Se hizo un pesado silencio entre los escribidores.

— Pero Colorina — dijo el soldado — Yo no tengo experiencia en esas artes… y mi memoria flaquea con el paso de los años. No se si seré capaz de memorizar los diálogos como hacen los comediantes.

— No hay excusa que valga — contestó Colorina — teniendo un apuntador todo funciona.

— Me pido apuntador — se apresuró a decir Sir Francis.

— ¡Cachis! — dijo Don Juan — se me ha adelantado vuecencia, Sir Francis.

— Lady Yerbabuena — dijo Colorina — Estáis muy callada, ¿No tenéis cosa alguna que aportar? — añadió solícita la hechicera.

— No, yo puedo cantar, bailar, recitar sevillanas sobre objetos de escritorio e interpretar cualquier cosa que no implique dar volteretas por los aires… y mis perros están amaestrados y pueden aportar lo suyo en el mundo escénico.

— Entonces — dijo el soldado — ¿La intención es distraer aldeanos?

— No sólo distraer. Tenemos que darles ilusión y esperanza… ganas de vivir en este pesado y opresor mundo que se cierne sobre ellos. Conjurar, en fin, sus temores.

— Pero Colorina, ¿Quién va a escribir la obra de teatro? — Apuntó Don Juan.

— Nosotros, por supuesto — dijo Colorina — no en vano somos un sindicato de escribidores.

Los escribidores se miraron en silencio.

— Bueno — dijo el soldado —, entonces… ¿esos son los deberes para el próximo martes?.

— ¿Una obra de teatro en una semana? — dijo asombrada Lady Hierbabuena — no digáis barbaridades que es muy temprano.

— Claro que no — añadió Colorina — una semana es poco tiempo, pero quizá podríamos ir preparando la idea general. Un relato de amor y aventura que hechice a los aldeanos.

Nuevamente se hizo el silencio

— Podría llamarse “El sueño de una noche en el pantano” — apuntó Colorina.

— Mal empezamos — dijo Sir Francis — ¿Podemos meter piratas?

— Y magos malvados, y princesas, y bellas hechiceras, y apuestos caballeros…

— No te entusiasmes Colorina, que de eso no tenemos — apunto Sir Francis.

— Nada hay que no resuelva un poco de maquillaje y buen attrezzo, Sir Francis.

— Me parece que hoy me voy a dejar la paga en cerveza — dijo el soldado — a ver si a luz de mis delirios se me ocurre alguna cosa que no aburra a la concurrencia.
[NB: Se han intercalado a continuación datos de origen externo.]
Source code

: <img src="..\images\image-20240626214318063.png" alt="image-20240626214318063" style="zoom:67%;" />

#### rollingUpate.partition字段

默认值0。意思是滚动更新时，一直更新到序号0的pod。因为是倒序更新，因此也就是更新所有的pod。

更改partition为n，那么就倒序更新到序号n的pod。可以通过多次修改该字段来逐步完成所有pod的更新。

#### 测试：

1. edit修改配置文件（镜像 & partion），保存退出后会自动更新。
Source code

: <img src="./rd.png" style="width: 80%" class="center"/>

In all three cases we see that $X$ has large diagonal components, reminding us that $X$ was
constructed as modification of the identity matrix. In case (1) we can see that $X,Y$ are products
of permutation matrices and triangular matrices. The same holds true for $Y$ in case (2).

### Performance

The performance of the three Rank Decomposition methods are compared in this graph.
— Es para el martes que viene, no estresarse por adelantado — dijo Colorina.

Pero era inútil, ya estaban todos estresados.

— Podríamos consultar al hada de la rosaleda, la sabia Rosana, que con tanto tino nos ha sacado siempre de nuestros bloqueos argumentales — apuntó Don Juan.

— ¿Eso no sería hacer trampas? — dijo Lady Hierbabuena.

— A grandes males, grandes remedios — dijo Sir Francis.

— ¿Es de alguien esta dentadura? — dijo el soldado — estaba en el suelo.

Y así, de esta sencilla manera, el sindicato decidió iniciar la peregrinación a la lejana rosaleda de las hadas. Y como Lady Yerbabuena dijo que llevaría un cesto con viandas para el camino, se constituyó oficialmente “La comunidad del cestillo”.

Y no, la dentadura no era de ninguno.

Durante el proceloso viaje se unieron Doña Vir de las arenas marinas y Doña Trudis de los abrazos calentitos… pero eso es otra historia y alguien tendrá que seguir con ella el martes que viene.